ROANOKE TIMES

                         Roanoke Times
                 Copyright (c) 1995, Landmark Communications, Inc.

DATE: WEDNESDAY, June 20, 1990                   TAG: 9006200389
SECTION: VIRGINIA                    PAGE: B6   EDITION: EVENING 
SOURCE: Associated Press
DATELINE: PORTSMOUTH                                LENGTH: Medium


HANDICAPPED GIRL KIDNAPPED

Authorities said a severely handicapped girl abducted from a group home might die without her anti-seizure medication, and they launched a multistate alert for her kidnapper.

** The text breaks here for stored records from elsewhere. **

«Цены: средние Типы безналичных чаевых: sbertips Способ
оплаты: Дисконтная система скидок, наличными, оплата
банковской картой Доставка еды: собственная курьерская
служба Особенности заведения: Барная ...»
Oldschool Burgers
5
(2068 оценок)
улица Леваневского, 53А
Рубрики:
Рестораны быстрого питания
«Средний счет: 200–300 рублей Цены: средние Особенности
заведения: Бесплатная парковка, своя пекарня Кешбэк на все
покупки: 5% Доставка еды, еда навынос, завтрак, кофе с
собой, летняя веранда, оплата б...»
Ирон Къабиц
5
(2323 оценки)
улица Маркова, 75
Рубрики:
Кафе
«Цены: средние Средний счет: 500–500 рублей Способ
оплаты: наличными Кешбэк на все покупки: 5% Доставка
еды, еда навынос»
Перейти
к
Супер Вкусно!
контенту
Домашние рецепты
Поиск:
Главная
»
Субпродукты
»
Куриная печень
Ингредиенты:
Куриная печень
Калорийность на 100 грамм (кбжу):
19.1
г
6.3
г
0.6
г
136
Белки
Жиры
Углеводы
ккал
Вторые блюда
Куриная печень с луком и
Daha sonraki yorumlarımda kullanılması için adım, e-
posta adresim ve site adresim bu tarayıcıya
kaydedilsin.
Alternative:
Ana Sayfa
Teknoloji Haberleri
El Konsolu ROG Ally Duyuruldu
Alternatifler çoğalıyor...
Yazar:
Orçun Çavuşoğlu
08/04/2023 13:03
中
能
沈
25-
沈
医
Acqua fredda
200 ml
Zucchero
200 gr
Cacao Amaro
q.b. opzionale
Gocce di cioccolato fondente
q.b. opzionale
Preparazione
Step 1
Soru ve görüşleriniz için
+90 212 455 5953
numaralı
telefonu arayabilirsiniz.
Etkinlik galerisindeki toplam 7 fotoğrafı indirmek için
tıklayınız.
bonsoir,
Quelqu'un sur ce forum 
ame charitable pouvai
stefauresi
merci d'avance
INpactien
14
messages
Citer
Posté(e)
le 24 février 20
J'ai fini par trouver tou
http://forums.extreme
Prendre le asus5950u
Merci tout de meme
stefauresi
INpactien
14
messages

"This is a tough one. She's totally disabled. She cannot speak, walk or do anything," Portsmouth police Detective Karl Morrisette said of Jennifer Melissa Ball, 14, who was abducted Tuesday night from Holiday House.

Police believe the suspect may have been a sailor from the USS Coral Sea or someone recently released from the Navy and possibly headed home to South Carolina, Morrisette said.

A group of Coral Sea sailors had visited the privately run, non-profit home for handicapped children about two years ago as a public-service gesture, Morrisette said.

Several of the sailors returned for visits alone in the months that followed, and Holiday House officials said they thought the person who abducted Jennifer was one of the Navy men.

"We do know for a fact that he was here two years ago," the detective said today. "At this point, we don't know what the status of him actually is, but we're checking on it."

According to Morrisette, the man showed up at the house at about 7:30 p.m., telling employees he wanted to bid them farewell on his way home. He left one wing of the facility, saying he wanted to say goodbye to occupants in the other wing.

"Someone saw him leaving the place carrying what looked like a person covered in a sheet," Morrisette said. "He just picked her up and carried her out."

Employees told police the man had visited the home as recently as two weeks ago to see Jennifer, a 5-foot-10 brunette who weighs 70 pounds.

"She's mentally retarded, she has cerebral palsy, she has scoliosis," Morrisette said. The child needs to have anti-seizure medicine administered twice daily, he said.

"Without that medication, those seizures are likely to increase and could be fatal," he said.

Authorities believe the suspect is of Spanish-American descent, 28, 5-foot-7 and weighs about 150 pounds. He was driving a light blue hatchback, possibly a Honda. The vehicle had a luggage rack on its roof and out-of-state license tags that witnesses believe are from South Carolina. The numbers "6" and "8" were visible on the tags, Morrisette said.

Police in Virginia and neighboring states, including South Carolina, have been put on the alert for the vehicle, he said.

Jennifer had been a resident at Holiday House since 1986, he said.

The facility houses 14 handicapped children in each of its two wings.